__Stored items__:
# # # # #
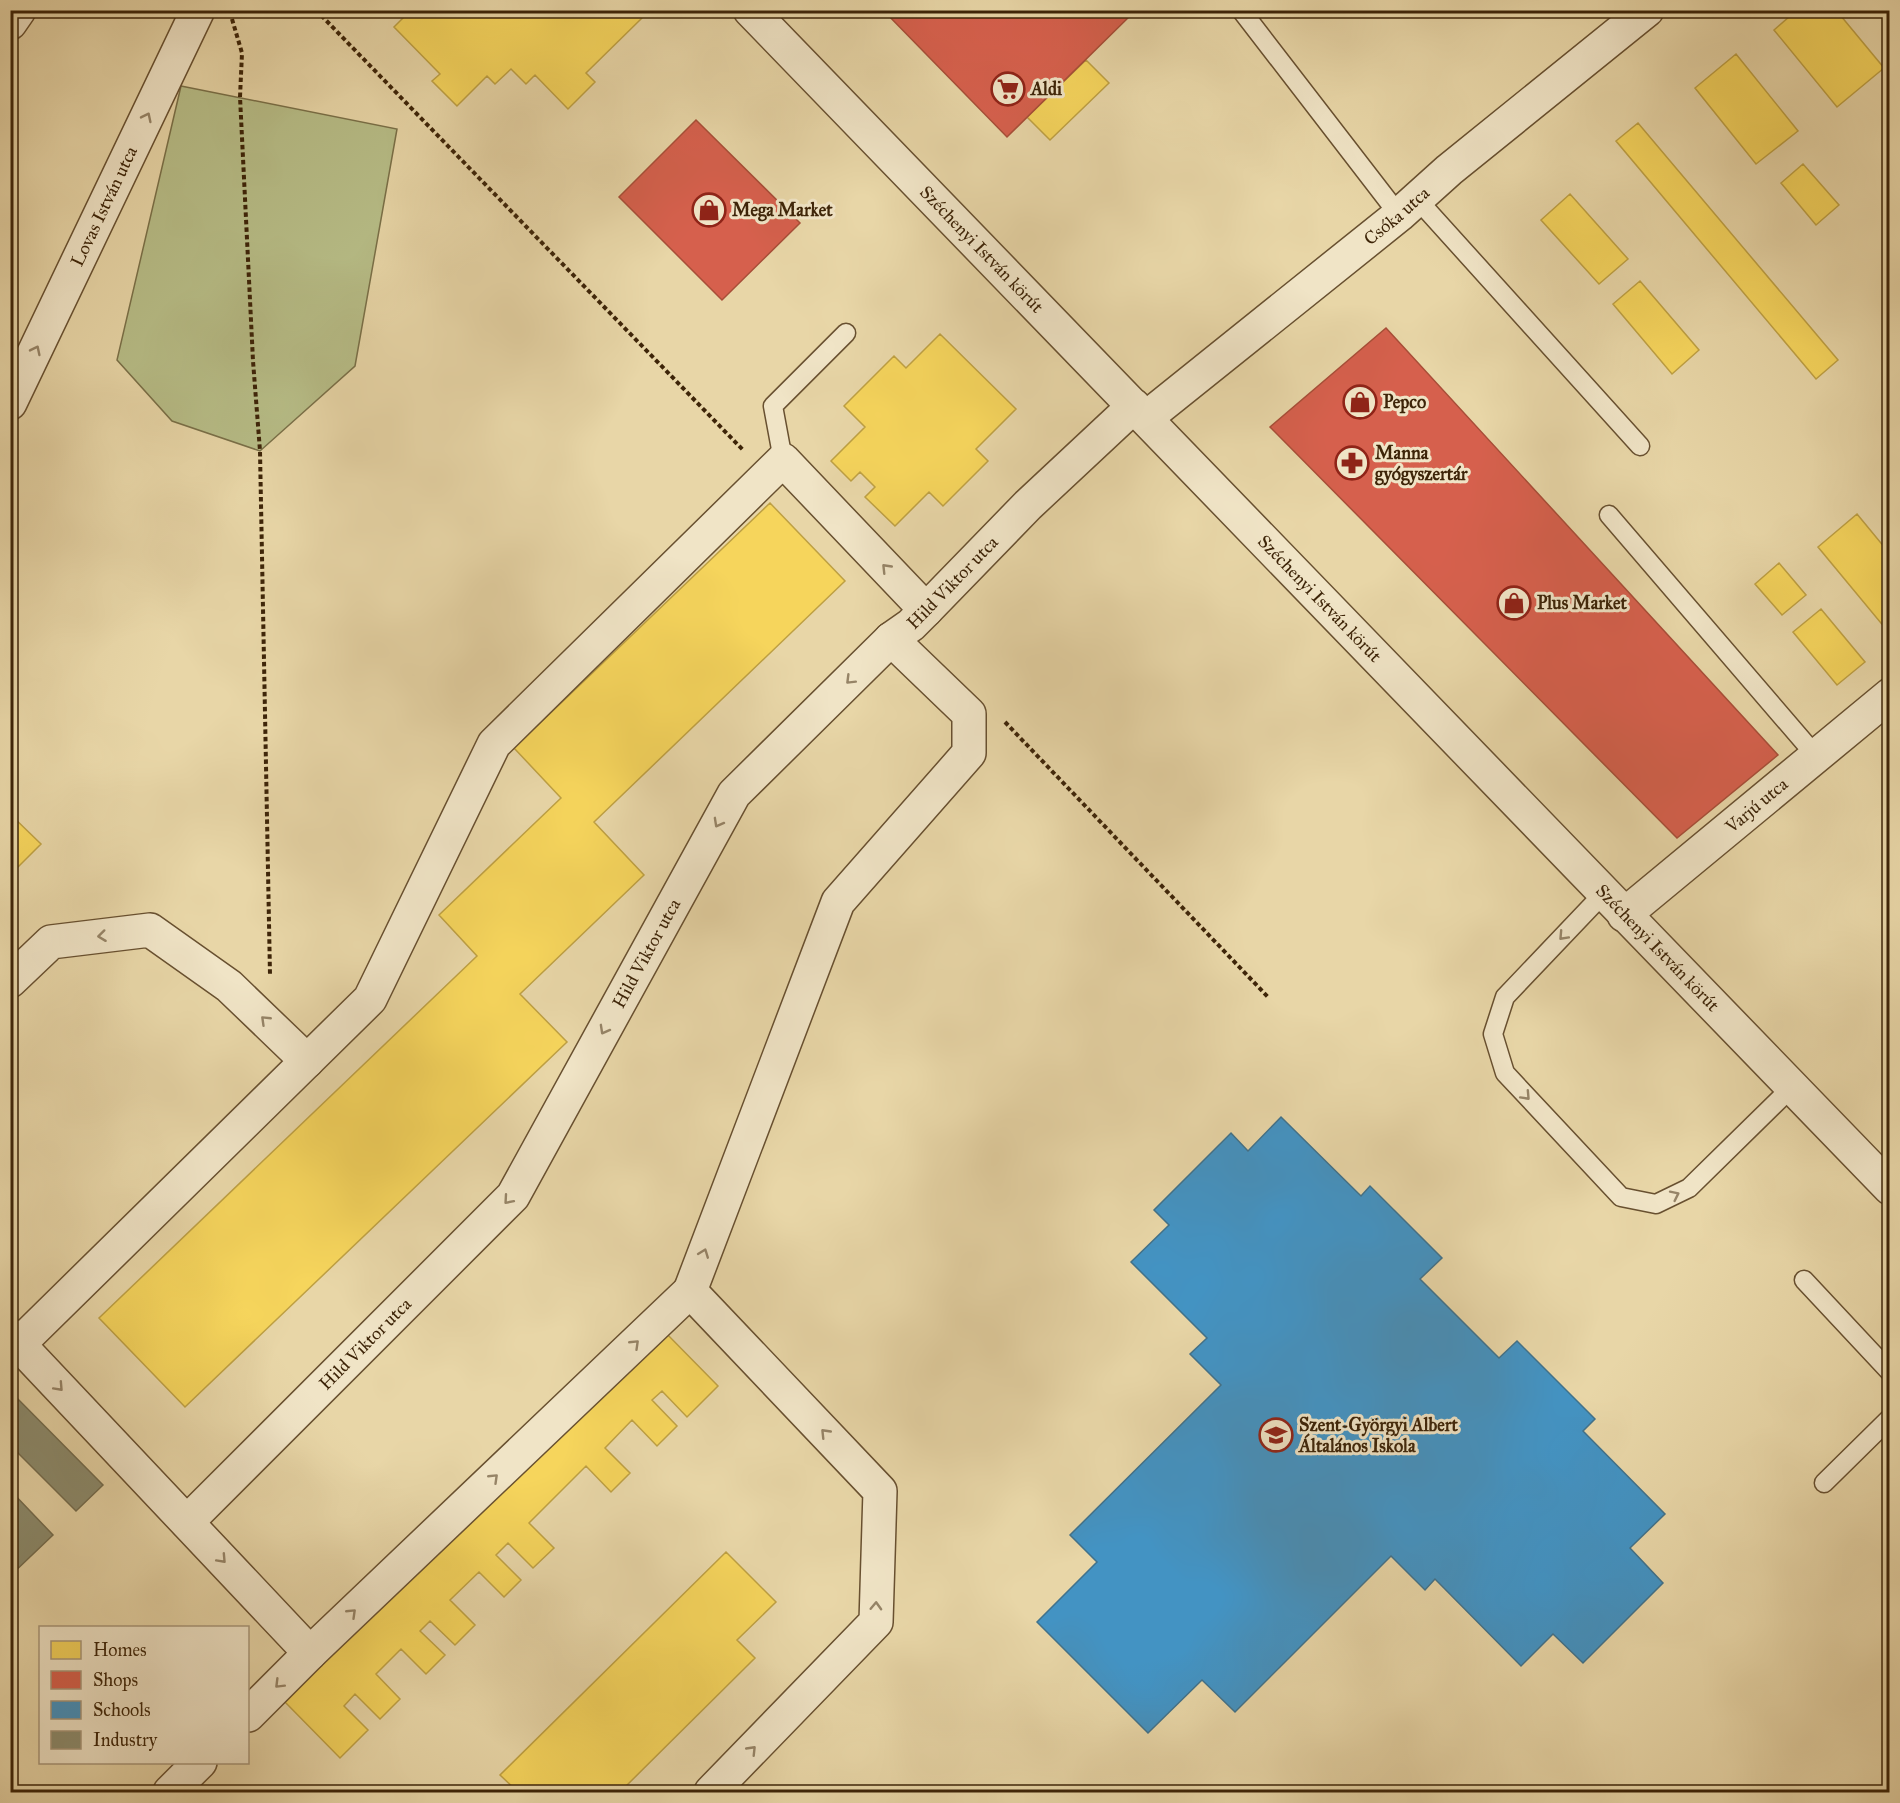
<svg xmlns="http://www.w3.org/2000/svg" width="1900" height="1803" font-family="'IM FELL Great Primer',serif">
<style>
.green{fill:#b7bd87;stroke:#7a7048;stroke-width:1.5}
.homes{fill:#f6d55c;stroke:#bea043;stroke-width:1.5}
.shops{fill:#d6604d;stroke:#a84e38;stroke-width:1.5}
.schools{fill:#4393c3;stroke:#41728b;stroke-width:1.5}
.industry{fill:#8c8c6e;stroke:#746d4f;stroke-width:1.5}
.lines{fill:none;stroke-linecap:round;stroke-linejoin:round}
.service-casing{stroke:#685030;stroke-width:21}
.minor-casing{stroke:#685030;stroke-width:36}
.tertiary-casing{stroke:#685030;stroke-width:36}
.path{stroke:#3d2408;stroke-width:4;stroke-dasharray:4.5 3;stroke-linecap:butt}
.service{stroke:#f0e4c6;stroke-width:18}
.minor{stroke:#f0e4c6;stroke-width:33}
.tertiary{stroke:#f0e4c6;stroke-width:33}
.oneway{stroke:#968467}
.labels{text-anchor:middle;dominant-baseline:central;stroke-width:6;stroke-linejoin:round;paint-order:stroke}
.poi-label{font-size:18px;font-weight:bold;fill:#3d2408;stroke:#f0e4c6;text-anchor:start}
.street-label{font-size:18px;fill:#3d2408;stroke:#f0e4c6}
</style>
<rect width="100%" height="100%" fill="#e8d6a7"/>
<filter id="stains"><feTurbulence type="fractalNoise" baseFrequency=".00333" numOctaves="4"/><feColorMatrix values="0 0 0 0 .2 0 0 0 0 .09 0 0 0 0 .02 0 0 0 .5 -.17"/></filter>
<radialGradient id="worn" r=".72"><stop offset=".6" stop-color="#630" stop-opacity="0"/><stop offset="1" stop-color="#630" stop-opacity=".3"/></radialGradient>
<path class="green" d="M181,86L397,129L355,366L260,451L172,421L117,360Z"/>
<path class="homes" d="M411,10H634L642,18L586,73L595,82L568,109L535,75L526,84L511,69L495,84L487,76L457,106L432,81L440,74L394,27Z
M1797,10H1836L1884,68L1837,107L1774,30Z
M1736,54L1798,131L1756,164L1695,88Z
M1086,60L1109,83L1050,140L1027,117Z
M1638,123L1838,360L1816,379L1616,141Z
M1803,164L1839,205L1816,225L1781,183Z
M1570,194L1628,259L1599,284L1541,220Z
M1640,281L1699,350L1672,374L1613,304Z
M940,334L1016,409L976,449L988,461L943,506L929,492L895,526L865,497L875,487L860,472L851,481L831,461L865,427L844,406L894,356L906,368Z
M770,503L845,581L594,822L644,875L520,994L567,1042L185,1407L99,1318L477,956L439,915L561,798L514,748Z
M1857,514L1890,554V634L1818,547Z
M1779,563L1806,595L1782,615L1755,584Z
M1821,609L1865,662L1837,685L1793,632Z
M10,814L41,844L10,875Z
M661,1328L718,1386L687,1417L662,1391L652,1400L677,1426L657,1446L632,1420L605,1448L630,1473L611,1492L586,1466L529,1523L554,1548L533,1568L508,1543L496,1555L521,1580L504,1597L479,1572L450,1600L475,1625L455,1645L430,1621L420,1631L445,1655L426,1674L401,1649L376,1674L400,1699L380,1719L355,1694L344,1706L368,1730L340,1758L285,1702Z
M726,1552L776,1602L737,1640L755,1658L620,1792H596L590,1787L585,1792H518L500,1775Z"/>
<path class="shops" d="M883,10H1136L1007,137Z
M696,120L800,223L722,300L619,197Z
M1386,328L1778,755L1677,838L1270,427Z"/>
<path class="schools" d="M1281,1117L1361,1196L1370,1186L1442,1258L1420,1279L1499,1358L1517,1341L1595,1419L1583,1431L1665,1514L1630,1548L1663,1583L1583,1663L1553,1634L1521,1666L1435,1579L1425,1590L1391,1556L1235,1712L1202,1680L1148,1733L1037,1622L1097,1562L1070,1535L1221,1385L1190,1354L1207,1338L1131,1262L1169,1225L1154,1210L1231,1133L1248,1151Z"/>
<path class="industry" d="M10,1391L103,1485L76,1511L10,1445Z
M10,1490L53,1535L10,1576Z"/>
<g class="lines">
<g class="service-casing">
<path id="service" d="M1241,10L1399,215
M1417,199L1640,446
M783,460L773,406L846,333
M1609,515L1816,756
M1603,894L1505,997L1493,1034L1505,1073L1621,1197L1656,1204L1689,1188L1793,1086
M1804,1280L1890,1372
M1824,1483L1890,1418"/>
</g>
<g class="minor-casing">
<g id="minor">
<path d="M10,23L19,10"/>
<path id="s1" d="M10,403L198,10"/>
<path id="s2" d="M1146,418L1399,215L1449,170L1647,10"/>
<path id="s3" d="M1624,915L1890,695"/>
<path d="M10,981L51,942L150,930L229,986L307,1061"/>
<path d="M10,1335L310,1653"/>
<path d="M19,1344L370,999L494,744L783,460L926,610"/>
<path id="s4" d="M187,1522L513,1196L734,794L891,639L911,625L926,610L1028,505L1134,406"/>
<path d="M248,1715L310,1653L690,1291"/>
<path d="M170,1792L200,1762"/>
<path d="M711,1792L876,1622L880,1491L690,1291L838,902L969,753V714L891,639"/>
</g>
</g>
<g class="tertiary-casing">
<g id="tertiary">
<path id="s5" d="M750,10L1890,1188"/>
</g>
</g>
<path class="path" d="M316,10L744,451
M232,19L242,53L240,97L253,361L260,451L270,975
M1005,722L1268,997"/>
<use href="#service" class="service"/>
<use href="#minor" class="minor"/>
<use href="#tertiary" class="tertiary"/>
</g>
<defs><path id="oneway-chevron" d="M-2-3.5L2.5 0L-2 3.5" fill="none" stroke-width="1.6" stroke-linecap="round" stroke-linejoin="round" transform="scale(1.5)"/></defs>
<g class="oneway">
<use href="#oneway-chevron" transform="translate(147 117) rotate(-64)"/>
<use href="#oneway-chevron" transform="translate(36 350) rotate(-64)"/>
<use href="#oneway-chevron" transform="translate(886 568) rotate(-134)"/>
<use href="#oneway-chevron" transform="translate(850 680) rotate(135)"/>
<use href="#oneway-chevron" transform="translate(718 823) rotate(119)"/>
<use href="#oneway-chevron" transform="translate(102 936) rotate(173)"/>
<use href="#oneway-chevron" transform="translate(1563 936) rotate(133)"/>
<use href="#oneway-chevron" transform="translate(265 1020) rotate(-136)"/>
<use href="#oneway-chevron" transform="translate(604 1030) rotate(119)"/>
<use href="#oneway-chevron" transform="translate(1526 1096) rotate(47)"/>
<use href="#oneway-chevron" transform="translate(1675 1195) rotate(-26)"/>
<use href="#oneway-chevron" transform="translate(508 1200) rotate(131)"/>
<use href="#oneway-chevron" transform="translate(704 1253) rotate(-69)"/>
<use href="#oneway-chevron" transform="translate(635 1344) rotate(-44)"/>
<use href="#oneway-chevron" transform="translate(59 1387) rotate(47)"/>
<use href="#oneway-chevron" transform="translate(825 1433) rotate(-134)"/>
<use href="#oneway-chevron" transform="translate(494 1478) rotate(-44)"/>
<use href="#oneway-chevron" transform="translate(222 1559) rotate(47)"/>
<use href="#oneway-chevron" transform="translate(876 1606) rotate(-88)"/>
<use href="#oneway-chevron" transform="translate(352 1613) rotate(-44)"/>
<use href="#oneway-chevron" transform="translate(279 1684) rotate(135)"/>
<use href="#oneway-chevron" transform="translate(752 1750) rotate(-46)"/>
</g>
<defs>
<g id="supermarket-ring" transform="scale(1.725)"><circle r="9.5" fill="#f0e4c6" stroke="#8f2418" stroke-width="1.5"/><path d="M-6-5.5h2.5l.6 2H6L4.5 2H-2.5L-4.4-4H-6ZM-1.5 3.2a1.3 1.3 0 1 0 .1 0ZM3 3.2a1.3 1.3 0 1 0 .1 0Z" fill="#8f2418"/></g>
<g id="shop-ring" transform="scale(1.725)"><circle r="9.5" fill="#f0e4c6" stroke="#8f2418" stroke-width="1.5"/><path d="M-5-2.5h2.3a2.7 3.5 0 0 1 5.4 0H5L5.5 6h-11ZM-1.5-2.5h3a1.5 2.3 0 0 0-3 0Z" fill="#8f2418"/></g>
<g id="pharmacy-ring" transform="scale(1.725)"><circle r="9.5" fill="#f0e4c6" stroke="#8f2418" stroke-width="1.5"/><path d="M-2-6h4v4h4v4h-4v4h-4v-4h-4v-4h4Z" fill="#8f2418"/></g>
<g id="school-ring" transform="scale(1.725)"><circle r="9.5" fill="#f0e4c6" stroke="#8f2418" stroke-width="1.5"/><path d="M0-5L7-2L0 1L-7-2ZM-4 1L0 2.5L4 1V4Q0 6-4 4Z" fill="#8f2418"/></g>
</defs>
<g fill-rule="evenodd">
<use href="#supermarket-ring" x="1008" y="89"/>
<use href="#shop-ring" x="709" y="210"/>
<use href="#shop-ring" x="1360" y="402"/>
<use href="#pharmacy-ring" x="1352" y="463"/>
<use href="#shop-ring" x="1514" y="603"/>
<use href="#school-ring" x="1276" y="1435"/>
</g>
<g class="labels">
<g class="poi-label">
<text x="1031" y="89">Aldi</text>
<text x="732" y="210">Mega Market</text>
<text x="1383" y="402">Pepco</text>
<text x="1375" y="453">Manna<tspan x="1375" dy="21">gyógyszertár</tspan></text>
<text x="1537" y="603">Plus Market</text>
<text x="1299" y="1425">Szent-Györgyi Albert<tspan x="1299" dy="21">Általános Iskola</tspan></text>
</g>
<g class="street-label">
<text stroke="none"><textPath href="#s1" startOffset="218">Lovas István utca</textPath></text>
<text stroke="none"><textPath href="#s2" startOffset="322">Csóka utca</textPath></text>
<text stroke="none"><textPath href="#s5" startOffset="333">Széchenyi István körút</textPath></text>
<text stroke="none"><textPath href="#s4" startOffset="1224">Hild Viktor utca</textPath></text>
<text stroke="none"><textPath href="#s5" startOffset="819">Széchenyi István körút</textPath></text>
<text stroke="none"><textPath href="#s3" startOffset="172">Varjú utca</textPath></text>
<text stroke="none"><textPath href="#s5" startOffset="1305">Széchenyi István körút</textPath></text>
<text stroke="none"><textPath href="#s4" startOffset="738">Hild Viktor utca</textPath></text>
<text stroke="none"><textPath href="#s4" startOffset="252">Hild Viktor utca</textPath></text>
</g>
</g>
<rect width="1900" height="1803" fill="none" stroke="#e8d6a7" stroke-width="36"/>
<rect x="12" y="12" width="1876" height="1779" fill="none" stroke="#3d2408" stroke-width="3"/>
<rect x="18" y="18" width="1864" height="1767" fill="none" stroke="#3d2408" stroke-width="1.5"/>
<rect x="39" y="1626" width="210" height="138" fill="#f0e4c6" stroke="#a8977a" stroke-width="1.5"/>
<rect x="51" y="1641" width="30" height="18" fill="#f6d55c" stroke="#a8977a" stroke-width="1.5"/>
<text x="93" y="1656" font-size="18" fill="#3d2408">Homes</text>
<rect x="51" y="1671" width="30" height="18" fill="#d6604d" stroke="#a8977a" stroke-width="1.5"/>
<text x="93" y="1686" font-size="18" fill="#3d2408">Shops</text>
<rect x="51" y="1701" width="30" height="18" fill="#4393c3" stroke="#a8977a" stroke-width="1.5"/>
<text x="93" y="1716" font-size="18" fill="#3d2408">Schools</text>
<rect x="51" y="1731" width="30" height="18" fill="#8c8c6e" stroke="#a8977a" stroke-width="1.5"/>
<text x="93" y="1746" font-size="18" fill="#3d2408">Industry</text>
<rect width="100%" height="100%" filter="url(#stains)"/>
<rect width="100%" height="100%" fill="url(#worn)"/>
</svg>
# # # # #
For each line in the data that holds the word "lines", copy the line.

.lines{fill:none;stroke-linecap:round;stroke-linejoin:round}
<g class="lines">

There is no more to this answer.